Petunjuk Tugas — Tuliskan kembali setiap baris dalam daftar di bawah ini, sama persis hingga ke setiap karakter, spasi, dan tanda bacanya.

Daftar yang Diberikan —

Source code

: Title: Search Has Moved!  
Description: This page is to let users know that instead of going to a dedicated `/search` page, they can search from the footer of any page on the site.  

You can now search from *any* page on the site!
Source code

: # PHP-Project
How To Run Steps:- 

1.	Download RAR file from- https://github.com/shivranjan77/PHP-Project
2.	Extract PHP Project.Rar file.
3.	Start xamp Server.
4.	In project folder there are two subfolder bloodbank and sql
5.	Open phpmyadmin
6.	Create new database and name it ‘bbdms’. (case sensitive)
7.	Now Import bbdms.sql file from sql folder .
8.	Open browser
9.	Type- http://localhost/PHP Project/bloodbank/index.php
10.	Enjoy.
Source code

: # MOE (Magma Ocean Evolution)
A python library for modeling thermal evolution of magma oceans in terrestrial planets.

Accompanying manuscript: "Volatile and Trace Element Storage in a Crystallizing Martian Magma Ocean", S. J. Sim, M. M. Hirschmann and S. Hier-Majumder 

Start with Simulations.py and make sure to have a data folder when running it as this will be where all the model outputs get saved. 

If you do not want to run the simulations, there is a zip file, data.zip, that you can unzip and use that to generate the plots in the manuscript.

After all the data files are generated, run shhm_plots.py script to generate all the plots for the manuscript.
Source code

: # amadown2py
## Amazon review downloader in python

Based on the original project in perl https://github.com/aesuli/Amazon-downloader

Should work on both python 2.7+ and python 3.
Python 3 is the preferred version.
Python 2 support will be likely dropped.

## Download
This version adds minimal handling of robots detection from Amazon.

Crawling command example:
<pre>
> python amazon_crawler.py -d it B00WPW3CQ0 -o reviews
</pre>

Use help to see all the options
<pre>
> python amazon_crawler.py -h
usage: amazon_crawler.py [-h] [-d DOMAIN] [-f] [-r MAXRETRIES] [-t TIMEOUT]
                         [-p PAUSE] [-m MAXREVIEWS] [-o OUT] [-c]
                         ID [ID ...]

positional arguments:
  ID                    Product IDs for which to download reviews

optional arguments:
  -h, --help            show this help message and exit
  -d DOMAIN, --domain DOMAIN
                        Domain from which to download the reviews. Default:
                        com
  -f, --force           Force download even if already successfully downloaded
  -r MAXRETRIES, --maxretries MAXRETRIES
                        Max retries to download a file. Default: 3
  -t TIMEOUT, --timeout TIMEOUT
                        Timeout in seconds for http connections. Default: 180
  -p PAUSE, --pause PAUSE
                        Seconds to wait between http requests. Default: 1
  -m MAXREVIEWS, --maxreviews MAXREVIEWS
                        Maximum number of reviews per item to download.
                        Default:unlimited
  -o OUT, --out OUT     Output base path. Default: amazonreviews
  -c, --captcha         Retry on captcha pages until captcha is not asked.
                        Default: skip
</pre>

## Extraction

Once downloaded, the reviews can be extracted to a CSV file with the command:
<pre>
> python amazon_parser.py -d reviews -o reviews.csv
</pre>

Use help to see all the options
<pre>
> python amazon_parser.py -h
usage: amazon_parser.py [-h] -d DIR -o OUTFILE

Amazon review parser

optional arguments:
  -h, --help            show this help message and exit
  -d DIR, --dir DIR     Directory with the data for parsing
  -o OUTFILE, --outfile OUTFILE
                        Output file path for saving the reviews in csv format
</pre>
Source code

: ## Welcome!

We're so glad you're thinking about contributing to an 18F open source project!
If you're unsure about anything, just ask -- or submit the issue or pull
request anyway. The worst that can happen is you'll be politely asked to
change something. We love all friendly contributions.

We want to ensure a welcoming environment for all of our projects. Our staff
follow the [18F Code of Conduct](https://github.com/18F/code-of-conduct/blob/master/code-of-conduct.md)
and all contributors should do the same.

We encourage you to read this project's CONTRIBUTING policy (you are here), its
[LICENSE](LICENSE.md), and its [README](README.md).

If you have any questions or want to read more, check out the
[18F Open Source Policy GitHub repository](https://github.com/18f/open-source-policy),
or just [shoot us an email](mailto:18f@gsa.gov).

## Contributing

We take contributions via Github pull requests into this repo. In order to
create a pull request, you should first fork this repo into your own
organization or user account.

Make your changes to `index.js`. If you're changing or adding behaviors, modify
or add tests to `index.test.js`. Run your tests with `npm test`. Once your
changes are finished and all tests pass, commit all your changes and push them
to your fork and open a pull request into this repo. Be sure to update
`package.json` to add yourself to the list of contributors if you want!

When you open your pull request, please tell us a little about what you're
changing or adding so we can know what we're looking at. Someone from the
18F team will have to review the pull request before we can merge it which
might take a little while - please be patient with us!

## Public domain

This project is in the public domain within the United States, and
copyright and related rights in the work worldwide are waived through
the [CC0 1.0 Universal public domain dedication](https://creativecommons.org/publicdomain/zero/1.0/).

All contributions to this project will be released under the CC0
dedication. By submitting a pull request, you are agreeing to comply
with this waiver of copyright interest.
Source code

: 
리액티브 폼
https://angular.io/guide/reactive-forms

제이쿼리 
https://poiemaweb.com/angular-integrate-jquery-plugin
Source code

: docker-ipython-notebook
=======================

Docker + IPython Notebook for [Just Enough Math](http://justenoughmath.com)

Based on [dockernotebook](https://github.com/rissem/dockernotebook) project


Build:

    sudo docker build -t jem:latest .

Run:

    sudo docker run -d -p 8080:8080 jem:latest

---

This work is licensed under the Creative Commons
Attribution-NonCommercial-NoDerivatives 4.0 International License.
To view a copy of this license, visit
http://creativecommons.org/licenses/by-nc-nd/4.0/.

Hasil Keluaran —
Source code

: Title: Search Has Moved!  
Description: This page is to let users know that instead of going to a dedicated `/search` page, they can search from the footer of any page on the site.  

You can now search from *any* page on the site!
Source code

: # PHP-Project
How To Run Steps:- 

1.	Download RAR file from- https://github.com/shivranjan77/PHP-Project
2.	Extract PHP Project.Rar file.
3.	Start xamp Server.
4.	In project folder there are two subfolder bloodbank and sql
5.	Open phpmyadmin
6.	Create new database and name it ‘bbdms’. (case sensitive)
7.	Now Import bbdms.sql file from sql folder .
8.	Open browser
9.	Type- http://localhost/PHP Project/bloodbank/index.php
10.	Enjoy.
Source code

: # MOE (Magma Ocean Evolution)
A python library for modeling thermal evolution of magma oceans in terrestrial planets.

Accompanying manuscript: "Volatile and Trace Element Storage in a Crystallizing Martian Magma Ocean", S. J. Sim, M. M. Hirschmann and S. Hier-Majumder 

Start with Simulations.py and make sure to have a data folder when running it as this will be where all the model outputs get saved. 

If you do not want to run the simulations, there is a zip file, data.zip, that you can unzip and use that to generate the plots in the manuscript.

After all the data files are generated, run shhm_plots.py script to generate all the plots for the manuscript.
Source code

: # amadown2py
## Amazon review downloader in python

Based on the original project in perl https://github.com/aesuli/Amazon-downloader

Should work on both python 2.7+ and python 3.
Python 3 is the preferred version.
Python 2 support will be likely dropped.

## Download
This version adds minimal handling of robots detection from Amazon.

Crawling command example:
<pre>
> python amazon_crawler.py -d it B00WPW3CQ0 -o reviews
</pre>

Use help to see all the options
<pre>
> python amazon_crawler.py -h
usage: amazon_crawler.py [-h] [-d DOMAIN] [-f] [-r MAXRETRIES] [-t TIMEOUT]
                         [-p PAUSE] [-m MAXREVIEWS] [-o OUT] [-c]
                         ID [ID ...]

positional arguments:
  ID                    Product IDs for which to download reviews

optional arguments:
  -h, --help            show this help message and exit
  -d DOMAIN, --domain DOMAIN
                        Domain from which to download the reviews. Default:
                        com
  -f, --force           Force download even if already successfully downloaded
  -r MAXRETRIES, --maxretries MAXRETRIES
                        Max retries to download a file. Default: 3
  -t TIMEOUT, --timeout TIMEOUT
                        Timeout in seconds for http connections. Default: 180
  -p PAUSE, --pause PAUSE
                        Seconds to wait between http requests. Default: 1
  -m MAXREVIEWS, --maxreviews MAXREVIEWS
                        Maximum number of reviews per item to download.
                        Default:unlimited
  -o OUT, --out OUT     Output base path. Default: amazonreviews
  -c, --captcha         Retry on captcha pages until captcha is not asked.
                        Default: skip
</pre>

## Extraction

Once downloaded, the reviews can be extracted to a CSV file with the command:
<pre>
> python amazon_parser.py -d reviews -o reviews.csv
</pre>

Use help to see all the options
<pre>
> python amazon_parser.py -h
usage: amazon_parser.py [-h] -d DIR -o OUTFILE

Amazon review parser

optional arguments:
  -h, --help            show this help message and exit
  -d DIR, --dir DIR     Directory with the data for parsing
  -o OUTFILE, --outfile OUTFILE
                        Output file path for saving the reviews in csv format
</pre>
Source code

: ## Welcome!

We're so glad you're thinking about contributing to an 18F open source project!
If you're unsure about anything, just ask -- or submit the issue or pull
request anyway. The worst that can happen is you'll be politely asked to
change something. We love all friendly contributions.

We want to ensure a welcoming environment for all of our projects. Our staff
follow the [18F Code of Conduct](https://github.com/18F/code-of-conduct/blob/master/code-of-conduct.md)
and all contributors should do the same.

We encourage you to read this project's CONTRIBUTING policy (you are here), its
[LICENSE](LICENSE.md), and its [README](README.md).

If you have any questions or want to read more, check out the
[18F Open Source Policy GitHub repository](https://github.com/18f/open-source-policy),
or just [shoot us an email](mailto:18f@gsa.gov).

## Contributing

We take contributions via Github pull requests into this repo. In order to
create a pull request, you should first fork this repo into your own
organization or user account.

Make your changes to `index.js`. If you're changing or adding behaviors, modify
or add tests to `index.test.js`. Run your tests with `npm test`. Once your
changes are finished and all tests pass, commit all your changes and push them
to your fork and open a pull request into this repo. Be sure to update
`package.json` to add yourself to the list of contributors if you want!

When you open your pull request, please tell us a little about what you're
changing or adding so we can know what we're looking at. Someone from the
18F team will have to review the pull request before we can merge it which
might take a little while - please be patient with us!

## Public domain

This project is in the public domain within the United States, and
copyright and related rights in the work worldwide are waived through
the [CC0 1.0 Universal public domain dedication](https://creativecommons.org/publicdomain/zero/1.0/).

All contributions to this project will be released under the CC0
dedication. By submitting a pull request, you are agreeing to comply
with this waiver of copyright interest.
Source code

: 
리액티브 폼
https://angular.io/guide/reactive-forms

제이쿼리 
https://poiemaweb.com/angular-integrate-jquery-plugin
Source code

: docker-ipython-notebook
=======================

Docker + IPython Notebook for [Just Enough Math](http://justenoughmath.com)

Based on [dockernotebook](https://github.com/rissem/dockernotebook) project


Build:

    sudo docker build -t jem:latest .

Run:

    sudo docker run -d -p 8080:8080 jem:latest

---

This work is licensed under the Creative Commons
Attribution-NonCommercial-NoDerivatives 4.0 International License.
To view a copy of this license, visit
http://creativecommons.org/licenses/by-nc-nd/4.0/.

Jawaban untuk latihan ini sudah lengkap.